* _Assignment_: In the records below, find the line that contains "29: (517, 79, 1.03)" and the line that contains "38: (605, 180, 1.02)", then retype exactly those two lines and every line between them.

= = =

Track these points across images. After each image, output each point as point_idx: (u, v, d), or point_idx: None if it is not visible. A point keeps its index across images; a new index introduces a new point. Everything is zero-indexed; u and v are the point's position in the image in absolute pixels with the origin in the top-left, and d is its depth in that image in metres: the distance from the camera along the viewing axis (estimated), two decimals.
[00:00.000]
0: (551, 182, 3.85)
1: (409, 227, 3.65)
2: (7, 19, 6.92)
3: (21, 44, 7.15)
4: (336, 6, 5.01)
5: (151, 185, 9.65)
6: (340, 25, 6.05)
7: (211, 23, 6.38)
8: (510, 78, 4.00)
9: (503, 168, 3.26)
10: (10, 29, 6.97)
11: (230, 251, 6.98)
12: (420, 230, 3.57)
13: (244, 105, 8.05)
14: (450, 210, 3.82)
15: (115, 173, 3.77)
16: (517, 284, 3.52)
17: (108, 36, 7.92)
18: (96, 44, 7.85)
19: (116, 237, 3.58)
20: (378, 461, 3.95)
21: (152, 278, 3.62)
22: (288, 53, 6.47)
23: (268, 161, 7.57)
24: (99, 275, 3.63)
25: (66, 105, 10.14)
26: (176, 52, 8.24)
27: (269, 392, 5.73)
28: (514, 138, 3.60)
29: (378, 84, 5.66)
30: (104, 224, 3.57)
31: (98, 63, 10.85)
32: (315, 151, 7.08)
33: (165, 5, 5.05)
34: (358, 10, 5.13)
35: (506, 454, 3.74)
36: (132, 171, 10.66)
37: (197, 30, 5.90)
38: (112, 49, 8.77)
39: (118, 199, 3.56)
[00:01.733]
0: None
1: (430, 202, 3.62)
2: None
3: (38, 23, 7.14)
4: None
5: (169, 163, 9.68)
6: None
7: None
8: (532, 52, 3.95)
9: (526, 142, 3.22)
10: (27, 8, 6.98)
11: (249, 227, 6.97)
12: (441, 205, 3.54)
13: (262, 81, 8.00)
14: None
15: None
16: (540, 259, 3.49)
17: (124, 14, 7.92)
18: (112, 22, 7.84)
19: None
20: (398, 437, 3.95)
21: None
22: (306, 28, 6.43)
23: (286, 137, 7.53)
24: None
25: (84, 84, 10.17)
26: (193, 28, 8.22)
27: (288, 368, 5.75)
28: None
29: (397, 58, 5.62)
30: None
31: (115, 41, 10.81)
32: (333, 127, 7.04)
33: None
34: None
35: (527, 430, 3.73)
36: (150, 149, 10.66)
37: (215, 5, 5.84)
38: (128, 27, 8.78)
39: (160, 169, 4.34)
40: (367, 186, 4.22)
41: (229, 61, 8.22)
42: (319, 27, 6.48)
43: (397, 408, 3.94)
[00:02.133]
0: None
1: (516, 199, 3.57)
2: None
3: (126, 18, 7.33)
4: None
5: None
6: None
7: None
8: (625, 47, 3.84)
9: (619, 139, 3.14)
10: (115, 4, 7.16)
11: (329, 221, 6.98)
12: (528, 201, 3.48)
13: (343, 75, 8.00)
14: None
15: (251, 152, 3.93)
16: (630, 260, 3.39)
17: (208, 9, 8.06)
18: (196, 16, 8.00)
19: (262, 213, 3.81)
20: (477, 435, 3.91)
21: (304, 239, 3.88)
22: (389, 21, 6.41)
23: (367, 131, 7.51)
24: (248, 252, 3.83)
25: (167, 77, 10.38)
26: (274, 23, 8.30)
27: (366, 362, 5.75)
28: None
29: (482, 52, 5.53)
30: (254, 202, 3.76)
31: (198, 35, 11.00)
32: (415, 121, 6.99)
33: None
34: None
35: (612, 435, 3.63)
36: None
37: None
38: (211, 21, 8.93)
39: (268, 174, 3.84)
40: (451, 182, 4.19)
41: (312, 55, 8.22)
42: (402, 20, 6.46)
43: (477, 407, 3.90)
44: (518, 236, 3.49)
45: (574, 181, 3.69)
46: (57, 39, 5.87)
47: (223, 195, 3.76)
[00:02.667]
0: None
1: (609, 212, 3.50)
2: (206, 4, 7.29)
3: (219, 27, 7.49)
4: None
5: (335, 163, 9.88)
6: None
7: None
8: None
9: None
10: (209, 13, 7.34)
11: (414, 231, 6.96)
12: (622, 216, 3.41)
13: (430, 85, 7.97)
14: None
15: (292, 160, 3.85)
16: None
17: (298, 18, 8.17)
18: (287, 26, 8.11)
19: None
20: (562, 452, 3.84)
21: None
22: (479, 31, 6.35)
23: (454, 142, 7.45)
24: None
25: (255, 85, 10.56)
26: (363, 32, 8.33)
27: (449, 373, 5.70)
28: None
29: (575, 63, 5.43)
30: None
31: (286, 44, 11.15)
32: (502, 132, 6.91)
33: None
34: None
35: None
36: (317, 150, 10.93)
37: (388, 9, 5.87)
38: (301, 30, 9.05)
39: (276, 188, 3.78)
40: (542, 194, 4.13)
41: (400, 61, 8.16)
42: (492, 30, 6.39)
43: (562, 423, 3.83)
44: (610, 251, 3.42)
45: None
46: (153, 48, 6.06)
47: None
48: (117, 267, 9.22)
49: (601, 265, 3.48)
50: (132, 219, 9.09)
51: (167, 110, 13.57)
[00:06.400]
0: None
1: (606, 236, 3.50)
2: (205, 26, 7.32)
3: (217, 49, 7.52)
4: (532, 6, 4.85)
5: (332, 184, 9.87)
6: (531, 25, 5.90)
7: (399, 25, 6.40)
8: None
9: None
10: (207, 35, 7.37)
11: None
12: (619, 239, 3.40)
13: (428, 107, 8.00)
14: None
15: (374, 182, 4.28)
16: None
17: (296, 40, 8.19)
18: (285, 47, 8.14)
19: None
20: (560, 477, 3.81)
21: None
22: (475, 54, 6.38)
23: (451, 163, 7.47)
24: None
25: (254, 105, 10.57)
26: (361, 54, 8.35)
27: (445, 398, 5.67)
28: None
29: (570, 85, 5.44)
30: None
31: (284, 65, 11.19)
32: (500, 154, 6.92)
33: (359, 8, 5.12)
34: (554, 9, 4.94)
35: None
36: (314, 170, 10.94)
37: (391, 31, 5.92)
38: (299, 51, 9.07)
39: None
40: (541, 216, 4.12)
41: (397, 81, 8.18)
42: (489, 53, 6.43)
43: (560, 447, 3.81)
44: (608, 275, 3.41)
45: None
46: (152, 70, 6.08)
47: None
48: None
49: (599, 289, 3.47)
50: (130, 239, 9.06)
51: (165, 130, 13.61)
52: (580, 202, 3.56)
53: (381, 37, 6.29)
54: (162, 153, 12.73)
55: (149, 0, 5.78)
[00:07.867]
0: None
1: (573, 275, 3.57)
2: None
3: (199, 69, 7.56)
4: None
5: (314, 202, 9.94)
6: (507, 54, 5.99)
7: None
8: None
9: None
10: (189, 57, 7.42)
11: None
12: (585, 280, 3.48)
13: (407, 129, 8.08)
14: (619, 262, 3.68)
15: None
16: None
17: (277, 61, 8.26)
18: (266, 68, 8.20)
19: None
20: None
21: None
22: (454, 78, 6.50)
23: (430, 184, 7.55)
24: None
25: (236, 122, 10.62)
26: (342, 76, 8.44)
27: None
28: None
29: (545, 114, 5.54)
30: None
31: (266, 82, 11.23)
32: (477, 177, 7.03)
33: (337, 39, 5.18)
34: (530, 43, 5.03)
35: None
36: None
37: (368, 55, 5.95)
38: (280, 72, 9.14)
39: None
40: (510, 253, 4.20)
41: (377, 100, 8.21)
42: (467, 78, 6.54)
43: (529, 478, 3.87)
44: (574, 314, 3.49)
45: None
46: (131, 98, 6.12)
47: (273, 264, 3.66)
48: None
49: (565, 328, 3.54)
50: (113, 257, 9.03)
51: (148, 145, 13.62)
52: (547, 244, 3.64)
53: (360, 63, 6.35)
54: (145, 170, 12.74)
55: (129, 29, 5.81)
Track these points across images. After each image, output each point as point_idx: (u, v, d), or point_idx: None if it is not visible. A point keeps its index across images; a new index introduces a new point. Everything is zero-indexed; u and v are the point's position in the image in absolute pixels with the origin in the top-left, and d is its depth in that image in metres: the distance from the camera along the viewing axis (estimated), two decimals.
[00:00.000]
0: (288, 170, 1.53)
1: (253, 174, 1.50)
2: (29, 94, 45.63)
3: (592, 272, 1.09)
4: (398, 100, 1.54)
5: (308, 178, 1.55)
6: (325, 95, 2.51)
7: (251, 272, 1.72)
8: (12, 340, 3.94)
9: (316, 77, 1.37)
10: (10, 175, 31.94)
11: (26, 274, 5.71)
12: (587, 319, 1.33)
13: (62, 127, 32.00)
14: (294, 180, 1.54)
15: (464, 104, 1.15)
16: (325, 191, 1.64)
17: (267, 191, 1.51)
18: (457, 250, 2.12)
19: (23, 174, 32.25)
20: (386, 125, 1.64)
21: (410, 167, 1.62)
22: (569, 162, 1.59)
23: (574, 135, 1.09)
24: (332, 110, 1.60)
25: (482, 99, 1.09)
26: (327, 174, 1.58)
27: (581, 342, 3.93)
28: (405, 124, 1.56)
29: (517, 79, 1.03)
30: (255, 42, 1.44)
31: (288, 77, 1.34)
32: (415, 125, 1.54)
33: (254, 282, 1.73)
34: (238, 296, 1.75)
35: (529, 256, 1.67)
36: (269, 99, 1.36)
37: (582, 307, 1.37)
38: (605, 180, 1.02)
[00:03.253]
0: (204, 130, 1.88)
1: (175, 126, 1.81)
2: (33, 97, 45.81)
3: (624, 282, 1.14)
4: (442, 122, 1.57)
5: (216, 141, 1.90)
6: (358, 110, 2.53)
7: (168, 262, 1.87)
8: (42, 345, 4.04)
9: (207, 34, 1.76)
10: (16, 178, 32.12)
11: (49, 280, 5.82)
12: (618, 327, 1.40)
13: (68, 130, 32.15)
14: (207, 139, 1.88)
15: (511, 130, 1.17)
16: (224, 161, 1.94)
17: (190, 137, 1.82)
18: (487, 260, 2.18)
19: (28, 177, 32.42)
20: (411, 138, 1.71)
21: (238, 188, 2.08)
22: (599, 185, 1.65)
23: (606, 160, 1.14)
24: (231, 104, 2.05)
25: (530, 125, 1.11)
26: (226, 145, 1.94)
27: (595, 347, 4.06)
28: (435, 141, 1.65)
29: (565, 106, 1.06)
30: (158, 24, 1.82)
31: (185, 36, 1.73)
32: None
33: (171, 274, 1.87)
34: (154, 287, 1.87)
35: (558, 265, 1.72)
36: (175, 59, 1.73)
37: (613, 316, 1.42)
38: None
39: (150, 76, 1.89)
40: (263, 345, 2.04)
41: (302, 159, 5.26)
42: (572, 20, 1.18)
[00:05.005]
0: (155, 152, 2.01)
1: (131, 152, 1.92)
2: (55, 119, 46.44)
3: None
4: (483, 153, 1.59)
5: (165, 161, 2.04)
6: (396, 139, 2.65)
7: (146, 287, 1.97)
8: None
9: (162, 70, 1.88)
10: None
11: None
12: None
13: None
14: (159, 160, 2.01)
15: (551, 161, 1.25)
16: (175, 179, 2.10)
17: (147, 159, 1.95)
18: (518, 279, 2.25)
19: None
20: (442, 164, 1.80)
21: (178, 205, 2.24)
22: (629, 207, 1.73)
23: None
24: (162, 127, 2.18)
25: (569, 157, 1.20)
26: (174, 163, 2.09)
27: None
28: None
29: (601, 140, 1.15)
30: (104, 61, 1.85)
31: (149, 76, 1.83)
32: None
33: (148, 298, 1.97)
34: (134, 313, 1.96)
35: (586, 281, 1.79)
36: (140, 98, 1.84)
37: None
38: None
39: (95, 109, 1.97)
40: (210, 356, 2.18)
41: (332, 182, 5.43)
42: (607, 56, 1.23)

= = =

* _Reply to the exercise_:
29: (517, 79, 1.03)
30: (255, 42, 1.44)
31: (288, 77, 1.34)
32: (415, 125, 1.54)
33: (254, 282, 1.73)
34: (238, 296, 1.75)
35: (529, 256, 1.67)
36: (269, 99, 1.36)
37: (582, 307, 1.37)
38: (605, 180, 1.02)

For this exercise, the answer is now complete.